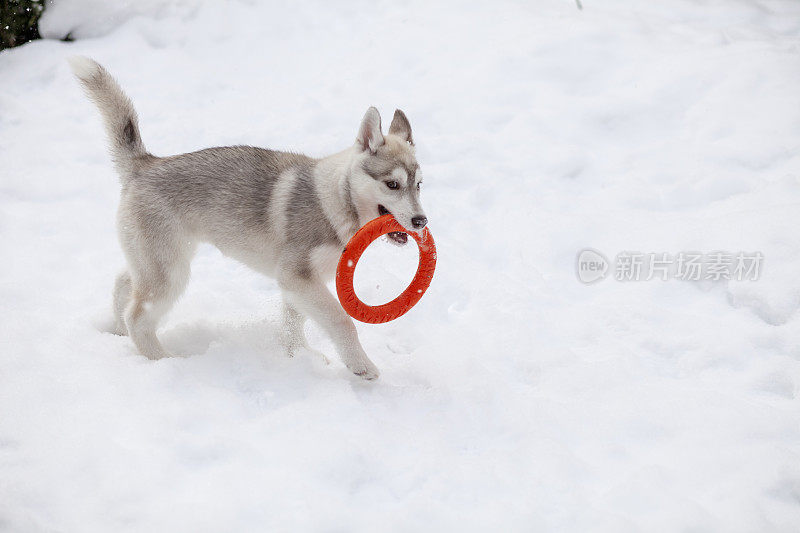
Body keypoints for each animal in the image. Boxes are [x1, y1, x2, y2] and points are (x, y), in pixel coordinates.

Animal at [70, 56, 424, 378]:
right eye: (392, 185)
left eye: (419, 185)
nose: (422, 221)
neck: (334, 199)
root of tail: (146, 163)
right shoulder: (297, 276)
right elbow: (341, 321)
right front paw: (361, 366)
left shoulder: (298, 284)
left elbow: (293, 322)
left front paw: (299, 356)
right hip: (170, 272)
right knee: (139, 316)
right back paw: (163, 360)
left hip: (155, 259)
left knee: (123, 283)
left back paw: (118, 331)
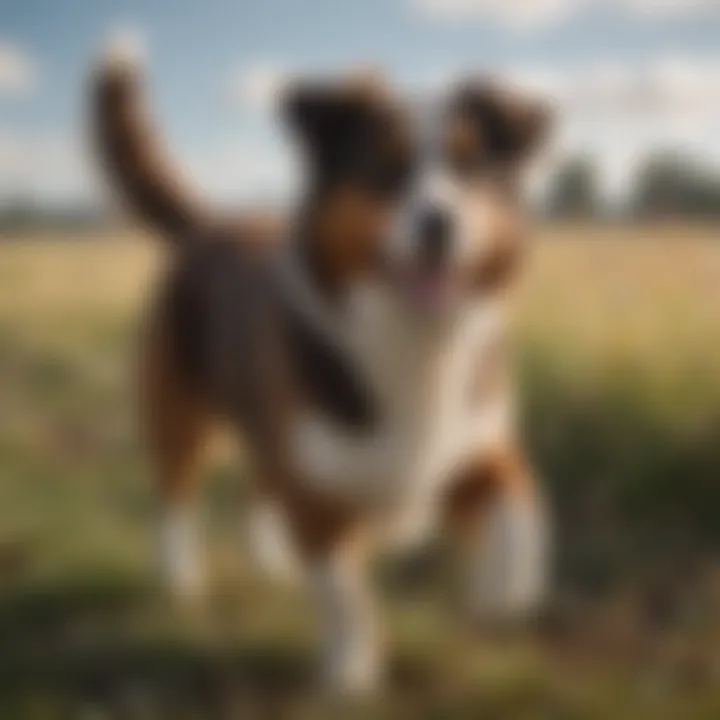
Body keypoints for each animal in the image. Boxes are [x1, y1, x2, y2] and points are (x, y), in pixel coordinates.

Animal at [90, 42, 552, 696]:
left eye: (472, 169)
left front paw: (502, 589)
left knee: (259, 484)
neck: (412, 338)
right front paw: (350, 672)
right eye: (385, 168)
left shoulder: (469, 441)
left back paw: (271, 558)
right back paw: (179, 577)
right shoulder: (319, 491)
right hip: (178, 414)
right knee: (174, 497)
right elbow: (342, 592)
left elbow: (519, 500)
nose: (440, 223)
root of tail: (210, 224)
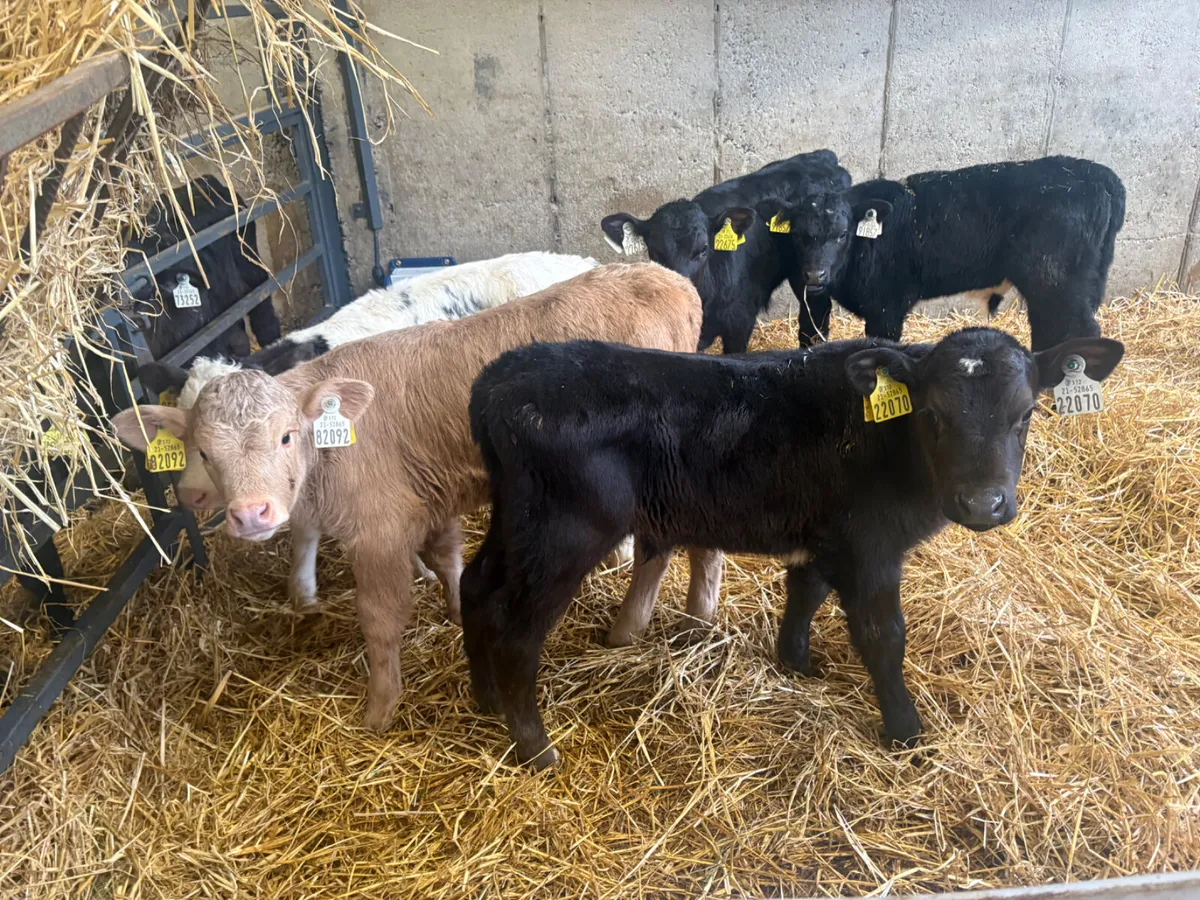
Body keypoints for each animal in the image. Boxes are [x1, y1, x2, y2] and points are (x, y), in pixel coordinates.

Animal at [461, 328, 1125, 768]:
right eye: (934, 414)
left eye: (1026, 413)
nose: (984, 505)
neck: (888, 441)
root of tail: (502, 377)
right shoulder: (870, 545)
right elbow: (882, 635)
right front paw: (905, 731)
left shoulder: (828, 536)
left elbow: (805, 591)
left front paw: (796, 662)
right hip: (564, 531)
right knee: (516, 627)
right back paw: (534, 746)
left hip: (519, 518)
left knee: (475, 583)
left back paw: (485, 698)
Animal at [601, 150, 851, 352]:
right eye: (654, 252)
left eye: (703, 249)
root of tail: (823, 156)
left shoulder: (740, 322)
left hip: (811, 273)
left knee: (814, 317)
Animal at [767, 156, 1126, 351]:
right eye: (797, 235)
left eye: (842, 234)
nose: (815, 274)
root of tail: (1097, 175)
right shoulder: (814, 300)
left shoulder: (887, 307)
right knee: (1051, 328)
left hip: (1056, 280)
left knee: (1077, 330)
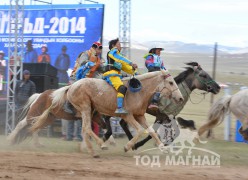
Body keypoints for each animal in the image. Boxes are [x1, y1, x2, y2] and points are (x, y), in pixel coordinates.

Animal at [30, 69, 183, 157]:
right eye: (170, 82)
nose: (180, 98)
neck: (139, 92)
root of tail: (71, 86)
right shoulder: (127, 116)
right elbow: (139, 131)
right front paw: (127, 147)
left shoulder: (139, 116)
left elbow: (151, 131)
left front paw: (163, 148)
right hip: (85, 108)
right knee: (86, 128)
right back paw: (100, 146)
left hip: (90, 111)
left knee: (85, 130)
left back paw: (92, 150)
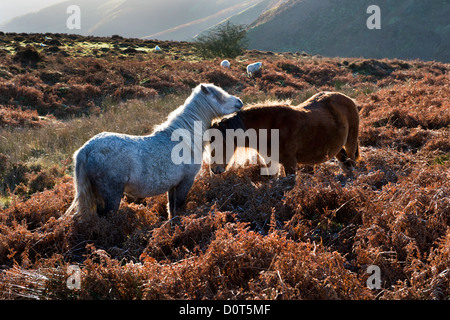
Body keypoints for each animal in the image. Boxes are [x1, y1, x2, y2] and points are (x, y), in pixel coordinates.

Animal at [64, 84, 243, 221]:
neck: (185, 139)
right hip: (111, 195)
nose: (239, 102)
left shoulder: (173, 185)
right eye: (219, 96)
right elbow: (179, 206)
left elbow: (172, 209)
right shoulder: (185, 181)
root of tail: (86, 149)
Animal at [209, 91, 360, 176]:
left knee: (352, 163)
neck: (271, 129)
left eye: (218, 145)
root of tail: (348, 99)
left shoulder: (290, 163)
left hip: (350, 143)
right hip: (338, 149)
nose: (214, 170)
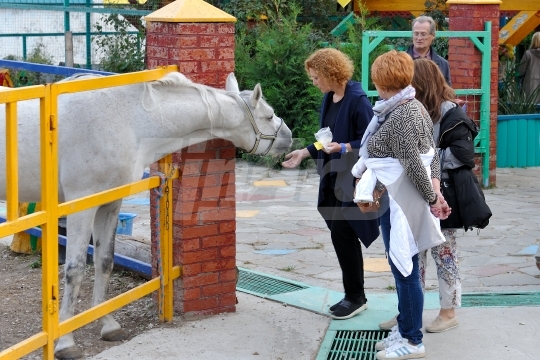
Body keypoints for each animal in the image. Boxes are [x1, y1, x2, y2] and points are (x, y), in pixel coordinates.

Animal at [0, 71, 292, 358]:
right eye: (268, 116)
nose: (289, 136)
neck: (127, 121)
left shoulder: (109, 203)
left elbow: (104, 261)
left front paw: (108, 325)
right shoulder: (81, 206)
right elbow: (75, 269)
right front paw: (66, 343)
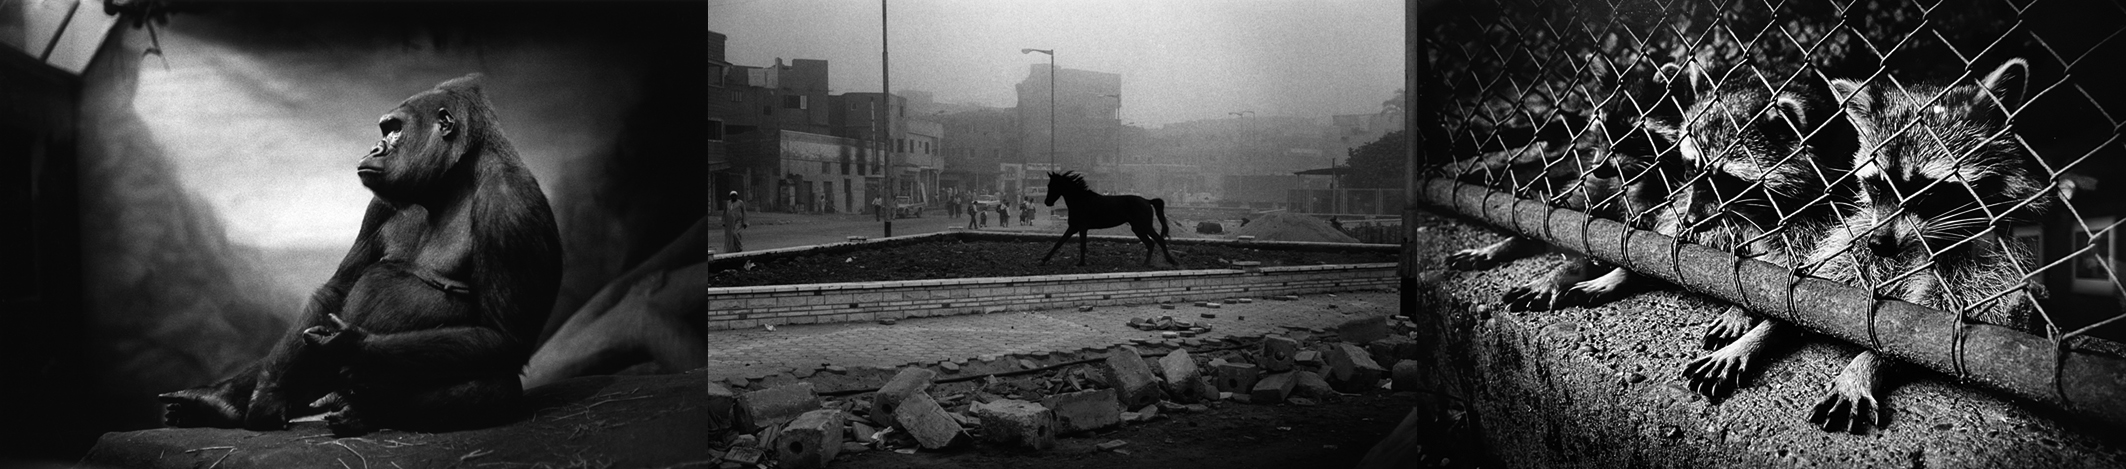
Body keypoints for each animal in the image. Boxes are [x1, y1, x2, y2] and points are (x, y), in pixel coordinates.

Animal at [156, 73, 565, 435]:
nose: (374, 149)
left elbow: (503, 337)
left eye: (394, 130)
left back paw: (365, 411)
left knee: (494, 387)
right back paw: (219, 400)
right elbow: (338, 288)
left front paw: (351, 347)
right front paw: (267, 392)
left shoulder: (509, 203)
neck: (452, 180)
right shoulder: (379, 206)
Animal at [1033, 171, 1182, 267]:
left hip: (1144, 226)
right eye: (1048, 185)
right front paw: (1043, 260)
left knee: (1159, 240)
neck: (1080, 200)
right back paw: (1146, 263)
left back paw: (1171, 261)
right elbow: (1058, 243)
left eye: (1052, 185)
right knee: (1150, 243)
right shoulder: (1073, 227)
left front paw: (1081, 263)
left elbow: (1082, 245)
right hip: (1137, 228)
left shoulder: (1081, 227)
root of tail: (1147, 200)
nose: (1047, 202)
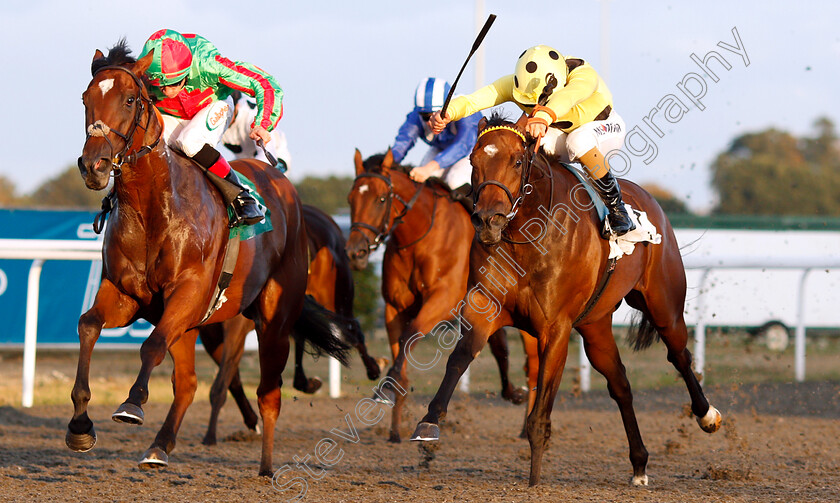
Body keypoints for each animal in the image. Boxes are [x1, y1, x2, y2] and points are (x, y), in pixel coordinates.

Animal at [67, 40, 350, 476]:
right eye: (86, 99)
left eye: (130, 99)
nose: (93, 165)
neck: (154, 209)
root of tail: (279, 179)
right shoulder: (126, 294)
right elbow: (88, 326)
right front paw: (81, 425)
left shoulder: (189, 292)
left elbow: (151, 346)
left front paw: (132, 404)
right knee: (188, 383)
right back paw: (159, 447)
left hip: (273, 318)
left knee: (269, 393)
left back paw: (266, 467)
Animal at [197, 205, 380, 444]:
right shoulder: (210, 334)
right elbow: (231, 380)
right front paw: (251, 421)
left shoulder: (235, 328)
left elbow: (222, 383)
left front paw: (210, 435)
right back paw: (306, 382)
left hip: (337, 297)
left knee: (353, 327)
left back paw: (374, 368)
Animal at [346, 149, 540, 440]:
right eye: (351, 199)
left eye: (381, 199)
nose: (355, 252)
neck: (417, 238)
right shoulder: (393, 308)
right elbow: (400, 352)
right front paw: (394, 428)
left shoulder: (442, 301)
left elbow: (410, 334)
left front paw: (386, 390)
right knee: (501, 348)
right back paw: (513, 395)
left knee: (534, 365)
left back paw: (526, 427)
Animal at [414, 112, 720, 486]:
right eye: (473, 161)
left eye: (517, 161)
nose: (488, 220)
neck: (527, 233)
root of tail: (652, 202)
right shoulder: (484, 310)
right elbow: (459, 358)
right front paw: (429, 421)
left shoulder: (555, 328)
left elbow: (542, 402)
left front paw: (534, 478)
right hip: (595, 326)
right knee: (620, 383)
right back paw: (639, 464)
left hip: (665, 305)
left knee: (679, 356)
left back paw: (707, 415)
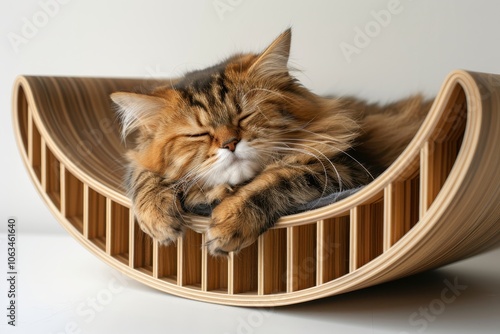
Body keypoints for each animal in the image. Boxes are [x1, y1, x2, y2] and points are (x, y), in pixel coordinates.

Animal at [111, 28, 432, 256]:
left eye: (245, 116)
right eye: (198, 134)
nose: (230, 143)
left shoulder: (351, 168)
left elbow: (275, 179)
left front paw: (229, 222)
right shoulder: (140, 160)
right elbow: (145, 175)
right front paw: (158, 219)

== Work to be completed ==
Among the preceding records, how many lines include the word "neck"? Reply with the number only.

== Response to the task ==
12